Malkin Lecture Series
The Unexpected President
The Life and Times of Chester A. Arthur
November 5, 2018
Veterans Room
Chester Arthur, our nation’s 21st president, went from a promising start as a young lawyer in Manhattan to being known as a crooked crony of the New York Republican political machine. As Quartermaster General for the New York State Militia during the Civil War and as a socially ambitious businessman, he interacted with the members of the Seventh Regiment repeatedly throughout his career. With the assassination of President Garfield, Arthur found himself in the Executive Mansion in September 1881 (which he would later hire the same artists who worked at our Armory to redecorate). He was truly a Gilded Age president for the nation but little is known about him today due to his distrust of the press and his destruction of his private papers before his death. Author Scott Greenberger will introduce us to this New York president and describe how from the moment Arthur took office, he proved to be not just honest but brave, going up against the very forces that had controlled him for decades. He surprised everyone—and gained many enemies—when he swept house and took on corruption, civil rights for African Americans, and the issues of land for Native Americans.

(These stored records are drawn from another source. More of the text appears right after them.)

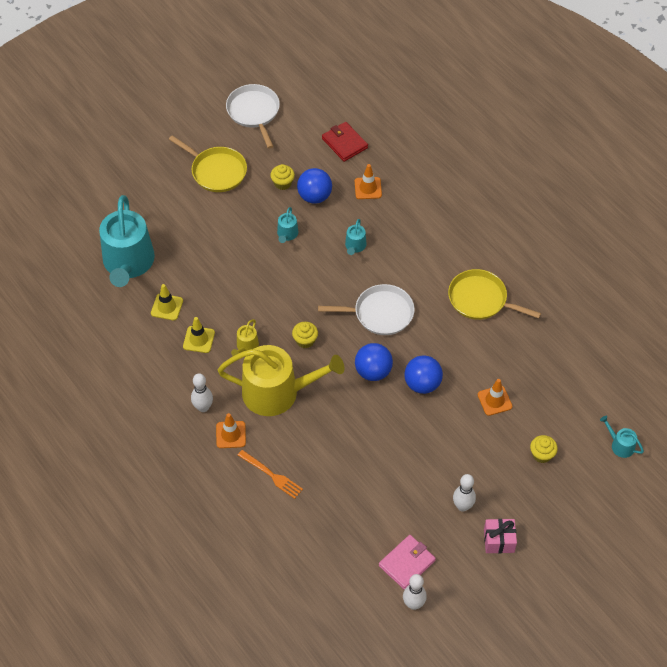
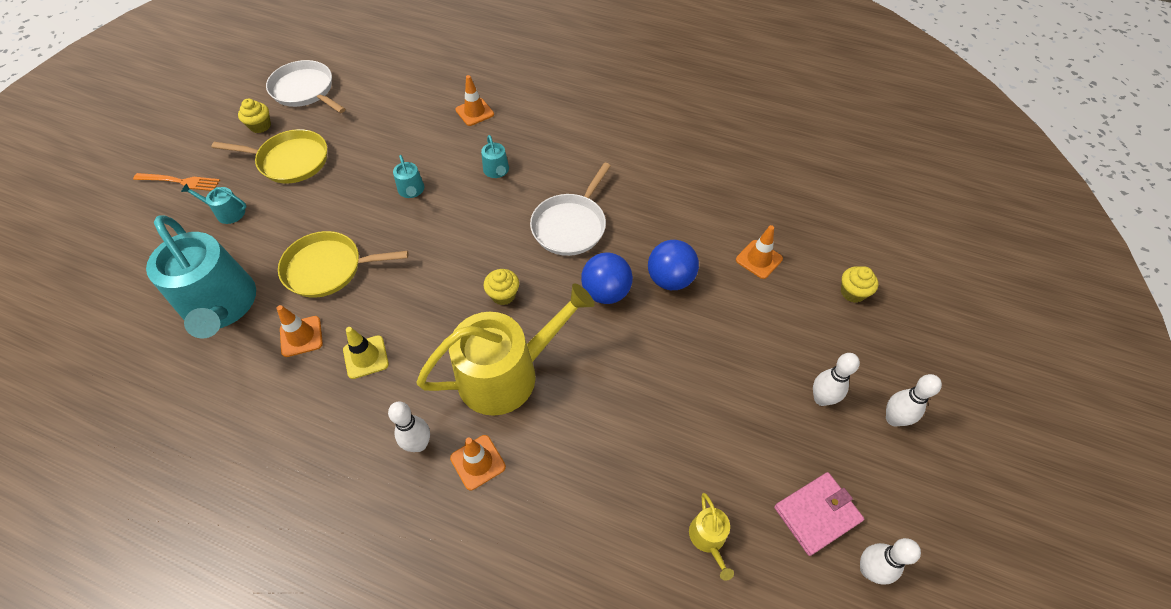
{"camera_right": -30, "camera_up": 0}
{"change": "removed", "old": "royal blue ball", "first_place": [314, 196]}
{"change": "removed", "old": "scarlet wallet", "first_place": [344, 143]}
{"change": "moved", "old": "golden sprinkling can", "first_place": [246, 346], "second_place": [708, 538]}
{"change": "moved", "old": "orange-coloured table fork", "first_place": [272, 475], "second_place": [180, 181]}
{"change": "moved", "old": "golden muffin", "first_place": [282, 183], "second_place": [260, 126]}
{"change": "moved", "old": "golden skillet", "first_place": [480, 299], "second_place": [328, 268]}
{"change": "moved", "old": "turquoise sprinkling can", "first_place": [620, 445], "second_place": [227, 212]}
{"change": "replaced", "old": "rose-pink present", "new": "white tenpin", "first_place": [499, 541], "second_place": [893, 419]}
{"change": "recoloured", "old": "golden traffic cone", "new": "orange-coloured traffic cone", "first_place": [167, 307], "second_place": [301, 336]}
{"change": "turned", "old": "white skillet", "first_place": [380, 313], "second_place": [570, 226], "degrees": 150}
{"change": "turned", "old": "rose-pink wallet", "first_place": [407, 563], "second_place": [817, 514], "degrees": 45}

Scott S. Greenberger is the executive editor of Stateline, a nonprofit journalism project funded by the Pew Charitable Trusts, where he guides a team of veteran journalists who report on state politics and policy in the 50 states and the District of Columbia. Before joining Pew, Greenberger was a staff writer at The Boston Globe, where he covered education, served as City Hall bureau chief, and was the primary policy reporter in the Globe‘s State House bureau. His work has been published in The New York Times, The Washington Post, Politico and GQ. He is the co-author, with former Sen. Tom Daschle, of The New York Times best-seller Critical: What We Can Do About the Health-Care Crisis.